Le métrage noue sans cesse avec ce que pourrait être l'essence du cinéma, voire de l'art au sens large. Il amplifie le sensible, le rend tangible et filme aussi l'invisible rendant à nos yeux ce que nous ne voyons pas ou n'avons pas le temps de voir, trop aliénés par le quotidien. Internet prend forme et alors les phénomènes naturels en sont altérés. La lumière en est dénaturée et porte tout autant l'étrangeté que l'obscurité. Justement, tout cela, l'ombre, les contre-jours mènent irrémédiablement à une sorte de vacuité de l'existence où l'aliénation du corps par l'écran prend le pas sur la vie. L'écran est d'ailleurs déjà, ici en 2001, une interface caduque et fallacieuse de rapport au réel et aux relations sociales. Internet et ses fantômes s'emparent de l'être, le vampirisant, faisant disparaître son unicité.
Mais, d'une certaine manière cette illusion fantomatique laisse s'insuffler une certaine vie en tant que nouvelle réalité. Ces êtres volatiles se sont propagés par internet puisqu'il a crée une nouvelle réalité. L'opposition entre espace charnel et mental a été aboli au profit d'un monde en constante vibration. Cet immatériel là est devenu le moteur même de ce nouveau monde et quasiment l'outil principal de sa pérennité.
Toutefois, ce «non-lieu» vacillant des esprits aliène de fait le libre-arbitre des êtres encore matériels leur faisant croire en une superficielle et vicieuse idée de bonheur dans la mort, dans l'au-delà. L'absence de vie deviendrait en soi la quintessence de la vie.
Et tout cela est véhiculé, avec grand malheur pour les personnages, par l'image.
Cette dernière est contaminée par cette existence lancinante. Chaque plan par ailleurs, semble suggérer une présence, quelque chose tapi dans l'air.
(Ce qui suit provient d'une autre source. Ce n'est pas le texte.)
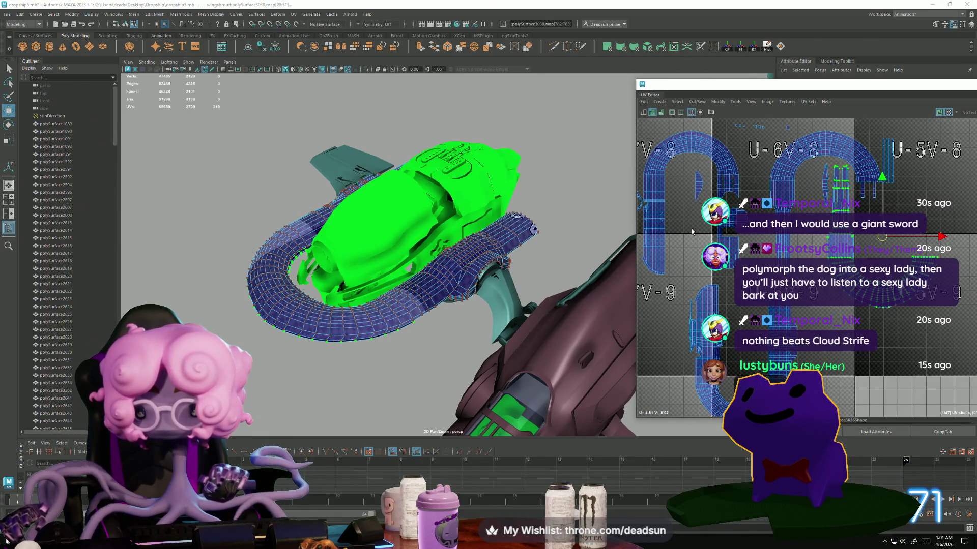
key(ctrl+z)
Le virus prend possession de l'écran d'ordinateur et ne cesse ensuite d'infuser toutes les strates d'images; mentales, physiques, celles adressées à nous spectateurs mais aussi celles de la diégèse. Cette manière de capturer le fantastique renoue d'une façon avec un certain cinéma d'horreur usant purement de ce que l'image en tant que telle peut procurer comme peur, notamment existentielle. Là où dans La Féline de Tourneur, l'absence nourrie par la mise en scène favorise l'effroi et renvoie le spectateur à ses peurs primaires, dans Kaïro, Kurosawa use du hors-champ en le réinsérant dans le champ, lui donnant un aspect inédit. Tout est dans le cadre sans jamais vraiment l'être. Le son est là mais sonne comme provenant d'ailleurs et une ombre se dessine, un visage, un corps, peut-être les deux, ou simplement une silhouette. Le hors-champ devient alors d'autant plus menaçant depuis qu'il est déplacé au sein même du champ - sans en perdre toutefois la dimension mystérieuse induite, de fait, par son dispositif convoquant l'invisible.
Ladite menace se métamorphose et devient alors une aberration chromatique, géométrique, un silence bruyant, une silhouette ou un corps stoïque mais mouvant, instable, aérien portant sur lui les stigmates d'une vie de matérialité corrompue par ce mal insidieux porté par l'image, servant l'image, la transfigurant et faisant du fantôme une matière inédite et envoûtante.